In a huge win for transparency and accountability, the US Department of Agriculture has agreed to publicly disclose on its website records related to the treatment of animals in US slaughter plants to settle a lawsuit filed by the Animal Welfare Institute (AWI) and Farm Sanctuary. Marian Payson, a federal magistrate judge for the US District Court for the Western District of New York, approved the settlement yesterday.
The 2018 complaint alleged that the USDA failed to proactively disclose records relating to the enforcement of two laws—the Humane Methods of Slaughter Act and the Poultry Products Inspection Act—as required by the Freedom of Information Act (FOIA). Such records expose inhumane treatment of animals at slaughter plants across the country, including incidents of workers throwing chickens and improperly stunning pigs and cattle, and transporters abandoning trucks full of animals for hours in hot weather.
AWI and Farm Sanctuary are represented by Nick Lawton of the Washington, DC public interest firm Eubanks & Associates, PLLC. The settlement comes after the court denied the USDA’s motion to dismiss the case in 2019. Under the agreement, the USDA is responsible for paying the plaintiffs’ attorney fees.
“This is the biggest step in improving government transparency at slaughter since the USDA began disclosing these records pursuant to FOIA,” said Erin Sutherland, staff attorney for AWI’s farm animal program. “Thousands of slaughterhouse records are now readily available to concerned citizens and animal advocacy groups who wish to monitor USDA enforcement without waiting months or even years for the department to respond to FOIA requests.”

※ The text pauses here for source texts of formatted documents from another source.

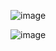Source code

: ![image](https://github.com/user-attachments/assets/f2d558b6-43f0-42a7-8e71-173de8c80650)

![image](https://github.com/user-attachments/assets/d2f1cf2b-7a4b-4aa4-be56-49db4185fb63)
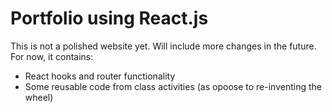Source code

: # Portfolio using React.js

This is not a polished website yet.
Will include more changes in the future.
For now, it contains:

* React hooks and router functionality
* Some reusable code from class activities (as opoose to re-inventing the wheel)
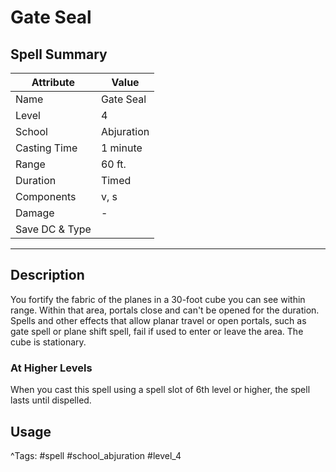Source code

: # Gate Seal

## Spell Summary

| Attribute        | Value                  |
|------------------|------------------------|
| Name             | Gate Seal                 |
| Level            | 4                |
| School           | Abjuration          |
| Casting Time     | 1 minute              |
| Range            | 60 ft.            |
| Duration         | Timed             |
| Components       | v, s             |
| Damage           | -               |
| Save DC & Type   |              |

---

## Description

You fortify the fabric of the planes in a 30-foot cube you can see within range. Within that area, portals close and can't be opened for the duration. Spells and other effects that allow planar travel or open portals, such as gate spell or plane shift spell, fail if used to enter or leave the area. The cube is stationary.

### At Higher Levels
When you cast this spell using a spell slot of 6th level or higher, the spell lasts until dispelled.

## Usage


^Tags: #spell #school_abjuration #level_4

“The USDA’s agreement to proactively post slaughter records is a huge victory,” said Emily von Klemperer, general counsel for Farm Sanctuary. “These records routinely expose inhumane treatment of animals at slaughter facilities and are critical to our efforts to educate the public and hold the agency accountable to enforce what minimal legal protections farm animals have.”
The posted records, dating back to January of 2017 and available now on the USDA’s Food Safety and Inspection Service website, provide a rare window into a heavily guarded aspect of food production. Previously, AWI has used this information to conduct some of its key campaign work surrounding the treatment of animals at slaughter, such as publicizing repeated violations of inhumane handling at individual slaughter plants, and petitioning the USDA to update its slaughter regulations to mitigate needless suffering.
In a separate lawsuit, AWI and Farm Sanctuary are suing the USDA to address the systematic mistreatment of poultry at slaughter, which can compromise food safety and meat quality in violation of the Poultry Products Inspection Act. Much of the information critical to this lawsuit was gleaned from the records now made accessible under this settlement. A federal judge ruled in October that the lawsuit will move forward.